Your objective: Pictures are not repeated. Every line from the beginning of the entries through the one with "Justificativa para a avaliação do TRV027" is restated exactly.
START Record set
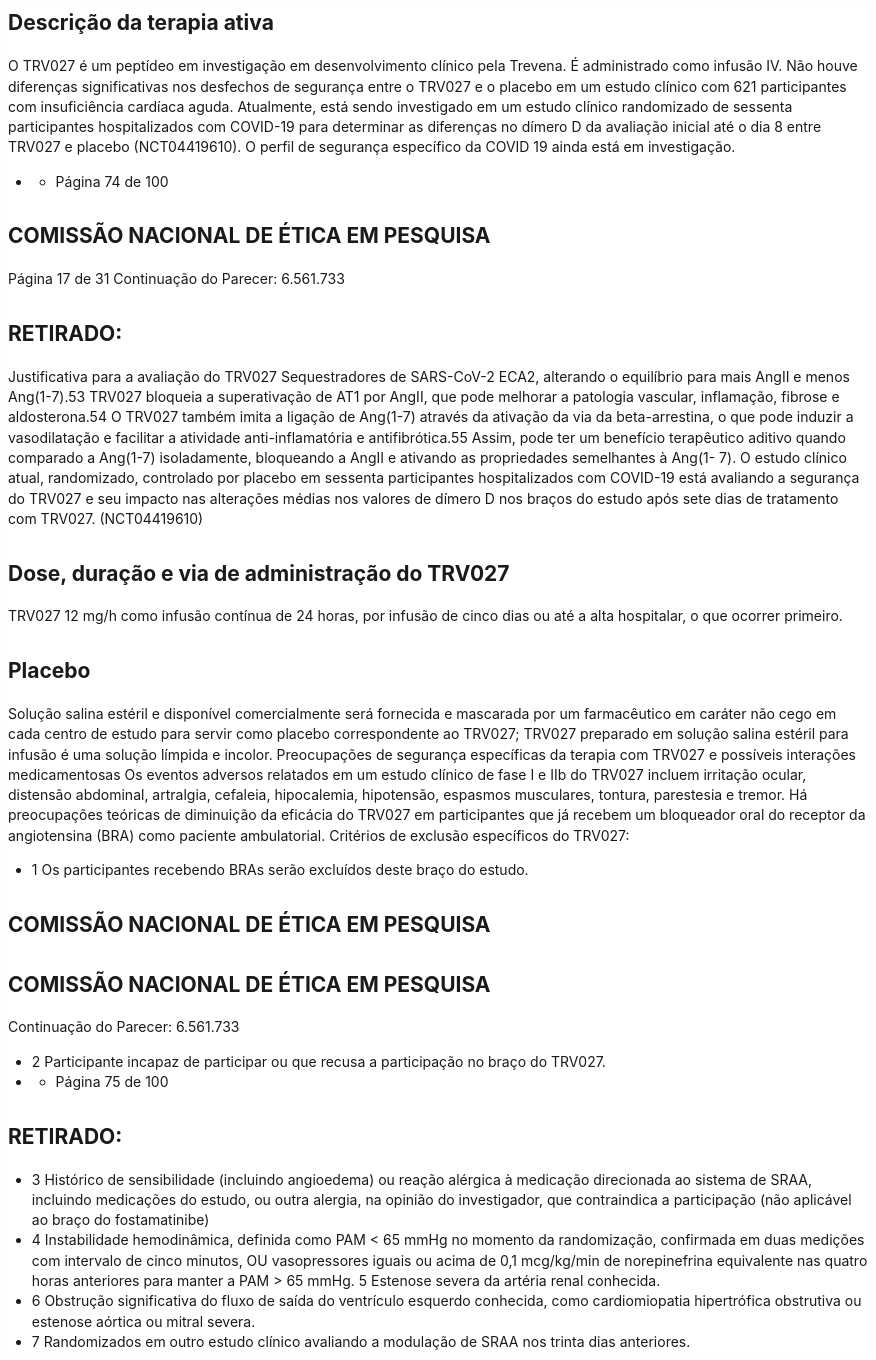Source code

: ## Descrição da terapia ativa
O TRV027 é um peptídeo em investigação em desenvolvimento clínico pela Trevena. É administrado como infusão IV. Não houve diferenças significativas nos desfechos de segurança entre o TRV027 e o placebo em um estudo clínico com 621 participantes com insuficiência cardíaca aguda. Atualmente, está sendo investigado em um estudo clínico randomizado de sessenta participantes hospitalizados com COVID-19 para determinar as diferenças no dímero D da avaliação inicial até o dia 8 entre TRV027 e placebo (NCT04419610). O perfil de segurança específico da COVID 19 ainda está em investigação.
- - Página 74 de 100
## COMISSÃO NACIONAL DE ÉTICA EM PESQUISA

Página 17 de 31
Continuação do Parecer: 6.561.733
## RETIRADO:
Justificativa para a avaliação do TRV027
Sequestradores de SARS-CoV-2 ECA2, alterando o equilíbrio para mais AngII e menos Ang(1-7).53 TRV027 bloqueia a superativação de AT1 por AngII, que pode melhorar a patologia vascular, inflamação, fibrose e aldosterona.54 O TRV027 também imita a ligação de Ang(1-7) através da ativação da via da beta-arrestina, o que pode induzir a vasodilatação e facilitar a atividade anti-inflamatória e antifibrótica.55 Assim, pode ter um benefício terapêutico aditivo quando comparado a Ang(1-7) isoladamente, bloqueando a AngII e ativando as propriedades semelhantes à Ang(1- 7). O estudo clínico atual, randomizado, controlado por placebo em sessenta participantes hospitalizados com COVID-19 está avaliando a segurança do TRV027 e seu impacto nas alterações médias nos valores de dímero D nos braços do estudo após sete dias de tratamento com TRV027. (NCT04419610)
## Dose, duração e via de administração do TRV027
TRV027 12 mg/h como infusão contínua de 24 horas, por infusão de cinco dias ou até a alta hospitalar, o que ocorrer primeiro.
## Placebo
Solução salina estéril e disponível comercialmente será fornecida e mascarada por um farmacêutico em caráter não cego em cada centro de estudo para servir como placebo correspondente ao TRV027; TRV027 preparado em solução salina estéril para infusão é uma solução límpida e incolor.
Preocupações de segurança específicas da terapia com TRV027 e possíveis interações medicamentosas Os eventos adversos relatados em um estudo clínico de fase I e IIb do TRV027 incluem irritação ocular, distensão abdominal, artralgia, cefaleia, hipocalemia, hipotensão, espasmos musculares, tontura, parestesia e tremor. Há preocupações teóricas de diminuição da eficácia do TRV027 em participantes que já recebem um bloqueador oral do receptor da angiotensina (BRA) como paciente ambulatorial.
Critérios de exclusão específicos do TRV027:
- 1 Os participantes recebendo BRAs serão excluídos deste braço do estudo.
## COMISSÃO NACIONAL DE ÉTICA EM PESQUISA

## COMISSÃO NACIONAL DE ÉTICA EM PESQUISA

Continuação do Parecer: 6.561.733
- 2 Participante incapaz de participar ou que recusa a participação no braço do TRV027.
- - Página 75 de 100
## RETIRADO:
- 3 Histórico de sensibilidade (incluindo angioedema) ou reação alérgica à medicação direcionada ao sistema de SRAA, incluindo medicações do estudo, ou outra alergia, na opinião do investigador, que contraindica a participação (não aplicável ao braço do fostamatinibe)
- 4 Instabilidade hemodinâmica, definida como PAM &lt; 65 mmHg no momento da randomização, confirmada em duas medições com intervalo de cinco minutos, OU vasopressores iguais ou acima de 0,1 mcg/kg/min de norepinefrina equivalente nas quatro horas anteriores para manter a PAM &gt; 65 mmHg.
5 Estenose severa da artéria renal conhecida.
- 6 Obstrução significativa do fluxo de saída do ventrículo esquerdo conhecida, como cardiomiopatia hipertrófica obstrutiva ou estenose aórtica ou mitral severa.
- 7 Randomizados em outro estudo clínico avaliando a modulação de SRAA nos trinta dias anteriores.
END Record set
Finished task:
Source code

: ## Descrição da terapia ativa
O TRV027 é um peptídeo em investigação em desenvolvimento clínico pela Trevena. É administrado como infusão IV. Não houve diferenças significativas nos desfechos de segurança entre o TRV027 e o placebo em um estudo clínico com 621 participantes com insuficiência cardíaca aguda. Atualmente, está sendo investigado em um estudo clínico randomizado de sessenta participantes hospitalizados com COVID-19 para determinar as diferenças no dímero D da avaliação inicial até o dia 8 entre TRV027 e placebo (NCT04419610). O perfil de segurança específico da COVID 19 ainda está em investigação.
- - Página 74 de 100
## COMISSÃO NACIONAL DE ÉTICA EM PESQUISA

Página 17 de 31
Continuação do Parecer: 6.561.733
## RETIRADO:
Justificativa para a avaliação do TRV027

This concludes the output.